Rezension

Eine Geduldsprobe

Madame Bovary
von Gustave Flaubert

Bewertet mit 3 Sternen

Gustave Flaubert hat dieses Buch 1856 veröffentlicht und damit einen Skandal ausgelöst. 
Das kann ich mir sehr gut vorstellen. Er geht schonungslos mit seinen Figuren zu Gericht und betrachtet auch die Gesellschaft seiner Zeit ausgesprochen kritisch. 

Ausführlich erzählt er die Geschichte von Karl und Emma Bovary und fängt damit in Karls Kindheit an. Karl ist ein echter Biedermann, aufrecht, aber ohne wirkliche Talente. Eher aus Prestigegründen beschließt er Arzt zu werden. 
Emma ist geblendet von Karls Aura als wissenschaftliche Koryphäe und verliebt sich in ihn. Aber schon nach kurzer Zeit merkt sie, dass der Mensch hinter ihrem Idealbild nur mäßig interessant ist. Sie langweilt sich, lenkt sich ab durch Bücher und luxuriösen Schnickschnack. Ihre kleine Tochter findet sie eher lästig. Schon bald begegnen ihr Männer, die ihr viel interessanter vorkommen als Karl und die ihrer Schönheit erliegen. 

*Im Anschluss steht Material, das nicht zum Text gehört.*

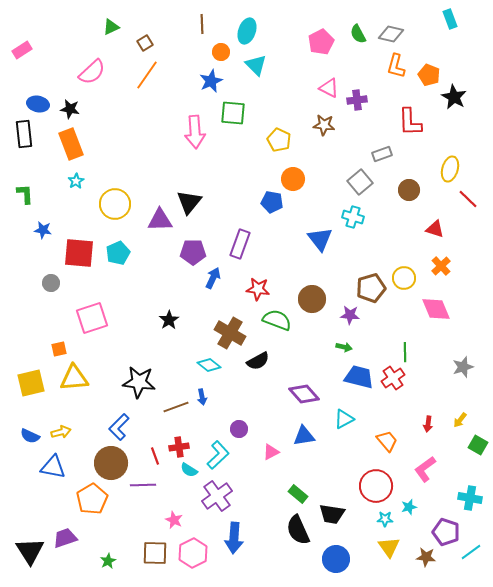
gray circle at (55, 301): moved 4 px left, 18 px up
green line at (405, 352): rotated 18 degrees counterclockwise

Hier kommt keine Figur gut weg. Jeder hat seine Schwächen, die wirklich gründlich herausgearbeitet werden. Das führt aber nicht dazu, dass man mit irgendjemandem Mitleid empfinden würde. Die Menschen sind wie sie sind, eitel, süchtig nach Anerkennung, verschwenderisch, verblendet, heuchlerisch. 
Im „Jahrhundert der wissenschaftlichen Aufklärung“ behandelt man seine Patienten mehr, um sein ärztliches Renommee zu steigern, als ihnen wirklich helfen zu wollen. Und eine Frau, die alles hat, rennt in ihr Unglück, weil sie die gesellschaftlich anerkannten Ideale nicht mit ihren eigenen Wünschen vereinbaren kann. 

Das ist alles sehr interessant und wunderbar erzählt. Flauberts Erzählstil ist süffisant und längst nicht so altertümlich, wie ich erwartet habe. Es mag auch sein, dass es weniger altertümlich wirkt, wenn man es vorgelesen bekommt. Die Sprecherin des Hörbuchs liest sehr schön.
Trotzdem ist das Buch einfach viel zu lang und zu ausführlich. Man denkt schon längst, ich habe es verstanden, da ringt Emma noch immer mit sich und der Welt. Und auch wenn ihre Motive gut analysiert werden, fragt man sich schon, warum sie sich das Leben so schwer macht und nicht irgendwann mal Vernunft walten lässt. Das ist unromantisch, klar.
Die vielen Nebenschauplätze sind nett, halten aber die Handlung auf. 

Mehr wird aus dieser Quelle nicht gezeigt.